(Saved data entries)

=== Begin Enclosure ===

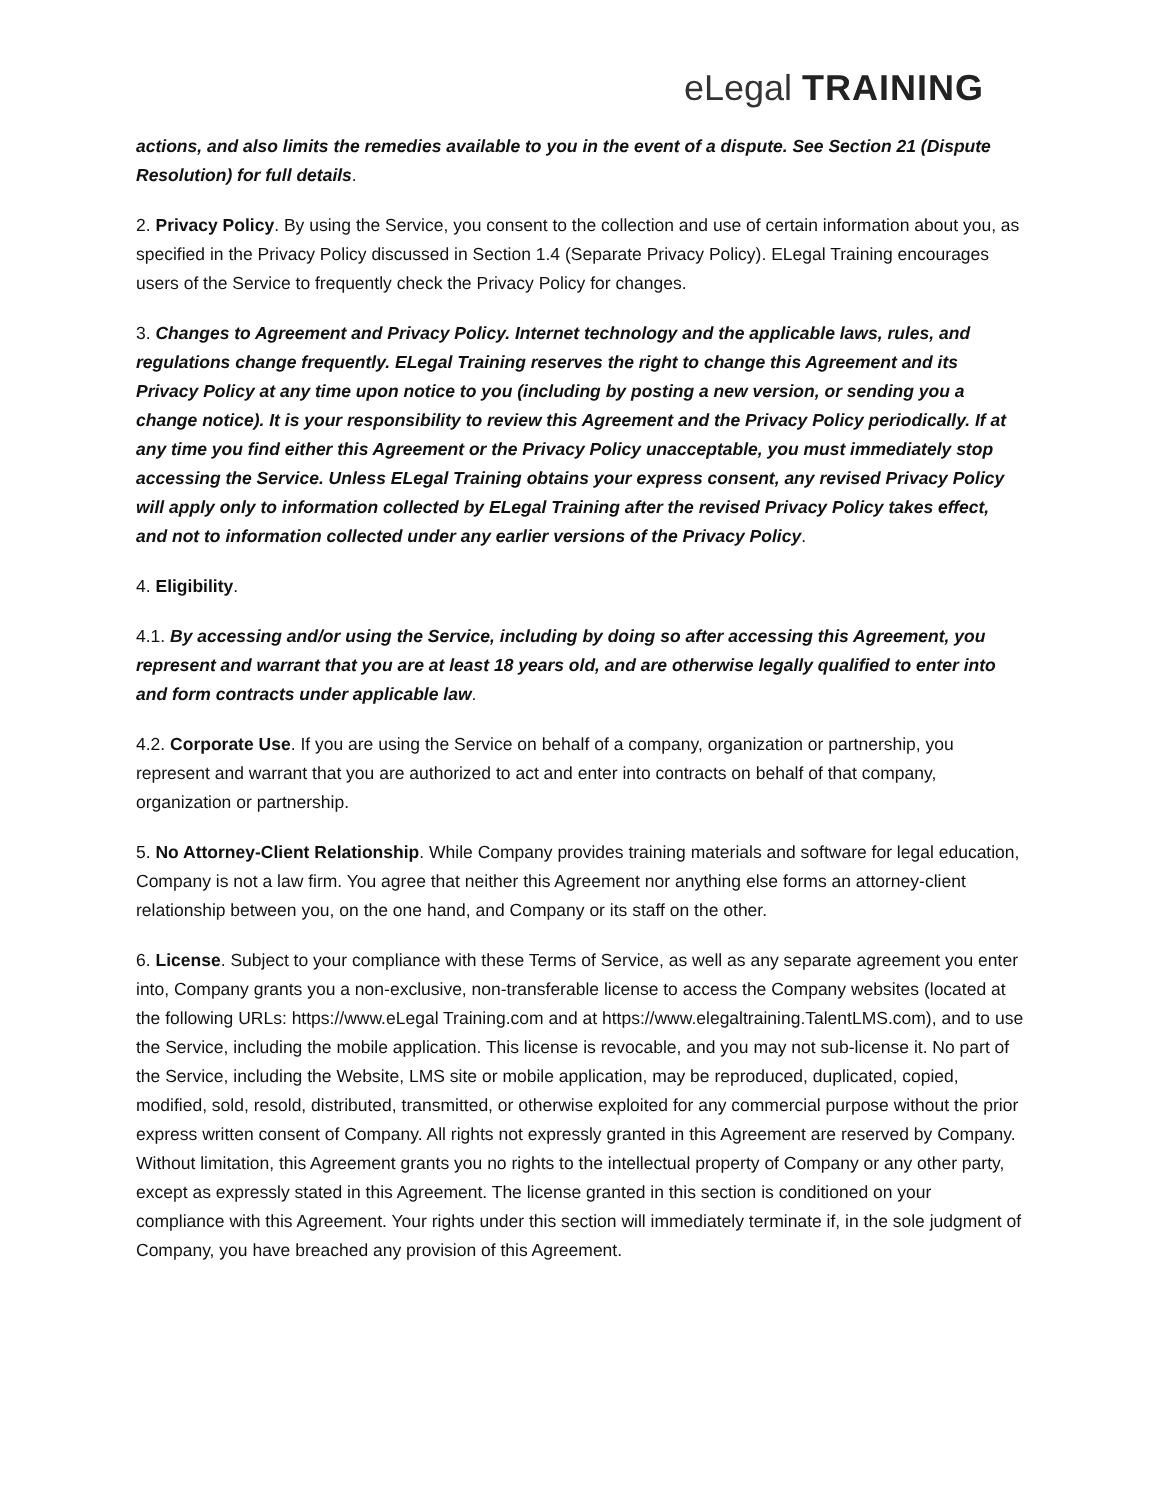eLegal TRAINING
actions, and also limits the remedies available to you in the event of a dispute. See Section 21 (Dispute Resolution) for full details.
2. Privacy Policy. By using the Service, you consent to the collection and use of certain information about you, as specified in the Privacy Policy discussed in Section 1.4 (Separate Privacy Policy). ELegal Training encourages users of the Service to frequently check the Privacy Policy for changes.
3. Changes to Agreement and Privacy Policy. Internet technology and the applicable laws, rules, and regulations change frequently. ELegal Training reserves the right to change this Agreement and its Privacy Policy at any time upon notice to you (including by posting a new version, or sending you a change notice). It is your responsibility to review this Agreement and the Privacy Policy periodically. If at any time you find either this Agreement or the Privacy Policy unacceptable, you must immediately stop accessing the Service. Unless ELegal Training obtains your express consent, any revised Privacy Policy will apply only to information collected by ELegal Training after the revised Privacy Policy takes effect, and not to information collected under any earlier versions of the Privacy Policy.
4. Eligibility.
4.1. By accessing and/or using the Service, including by doing so after accessing this Agreement, you represent and warrant that you are at least 18 years old, and are otherwise legally qualified to enter into and form contracts under applicable law.
4.2. Corporate Use. If you are using the Service on behalf of a company, organization or partnership, you represent and warrant that you are authorized to act and enter into contracts on behalf of that company, organization or partnership.
5. No Attorney-Client Relationship. While Company provides training materials and software for legal education, Company is not a law firm. You agree that neither this Agreement nor anything else forms an attorney-client relationship between you, on the one hand, and Company or its staff on the other.
6. License. Subject to your compliance with these Terms of Service, as well as any separate agreement you enter into, Company grants you a non-exclusive, non-transferable license to access the Company websites (located at the following URLs: https://www.eLegal Training.com and at https://www.elegaltraining.TalentLMS.com), and to use the Service, including the mobile application. This license is revocable, and you may not sub-license it. No part of the Service, including the Website, LMS site or mobile application, may be reproduced, duplicated, copied, modified, sold, resold, distributed, transmitted, or otherwise exploited for any commercial purpose without the prior express written consent of Company. All rights not expressly granted in this Agreement are reserved by Company. Without limitation, this Agreement grants you no rights to the intellectual property of Company or any other party, except as expressly stated in this Agreement. The license granted in this section is conditioned on your compliance with this Agreement. Your rights under this section will immediately terminate if, in the sole judgment of Company, you have breached any provision of this Agreement.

=== End Enclosure ===

Please copy the lines above from the line with "actions, and also" up to and including the line with "4. Eligibility.", exactly as written and with nothing else.

--- Answer for this exercise ---
actions, and also limits the remedies available to you in the event of a dispute. See Section 21 (Dispute Resolution) for full details.
2. Privacy Policy. By using the Service, you consent to the collection and use of certain information about you, as specified in the Privacy Policy discussed in Section 1.4 (Separate Privacy Policy). ELegal Training encourages users of the Service to frequently check the Privacy Policy for changes.
3. Changes to Agreement and Privacy Policy. Internet technology and the applicable laws, rules, and regulations change frequently. ELegal Training reserves the right to change this Agreement and its Privacy Policy at any time upon notice to you (including by posting a new version, or sending you a change notice). It is your responsibility to review this Agreement and the Privacy Policy periodically. If at any time you find either this Agreement or the Privacy Policy unacceptable, you must immediately stop accessing the Service. Unless ELegal Training obtains your express consent, any revised Privacy Policy will apply only to information collected by ELegal Training after the revised Privacy Policy takes effect, and not to information collected under any earlier versions of the Privacy Policy.
4. Eligibility.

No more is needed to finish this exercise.